Saved data entries:
______

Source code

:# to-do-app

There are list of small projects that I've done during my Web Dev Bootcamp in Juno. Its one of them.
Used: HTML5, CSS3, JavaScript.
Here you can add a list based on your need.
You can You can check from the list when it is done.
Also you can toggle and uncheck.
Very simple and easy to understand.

______

*Task statement*.
Every entry is to be returned exactly, with nothing dropped.

*Expected answer*.
Source code

:# to-do-app

There are list of small projects that I've done during my Web Dev Bootcamp in Juno. Its one of them.
Used: HTML5, CSS3, JavaScript.
Here you can add a list based on your need.
You can You can check from the list when it is done.
Also you can toggle and uncheck.
Very simple and easy to understand.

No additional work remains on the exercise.